- **Complete the following**
1. According to the insurance requirements guide, what certificate status results when one or more rules fail?
2. Please extract the passage of the insurance requirements guide between "Compliance or operations" and "an insurance requirement?", inclusive.

Compliance or operations teams typically configure requirements. Developers integrating the API should review this guide to understand how configuration affects certificate evaluation.
What is an insurance requirement?
An insurance requirement is a named collection of rules that define your organization's coverage standards. For example, a "Standard Contractor Requirements" might specify:
- General Liability with $1M per occurrence and $2M aggregate
- Workers' Compensation with statutory limits
- Policy expiration must be in the future
- Your organization listed as additional insured
When a certificate is uploaded, it's evaluated against these rules.
How evaluation works
| Evaluation outcome | Certificate status | What happens next |
|---|---|---|
| All rules pass | approved | Contractor is automatically cleared |
| One or more rules fail | flagged | Queued for manual compliance review |
| Reviewer rejects certificate | denied | Only set manually by a reviewer |
The system never automatically denies a certificate. Failed rules result in flagged status, giving your compliance team the opportunity to review and make case-by-case decisions.

- **Dataset content**
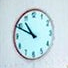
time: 10:49
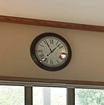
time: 11:07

- **Per-task answers**
1. Flagged.

2.
Compliance or operations teams typically configure requirements. Developers integrating the API should review this guide to understand how configuration affects certificate evaluation.
What is an insurance requirement?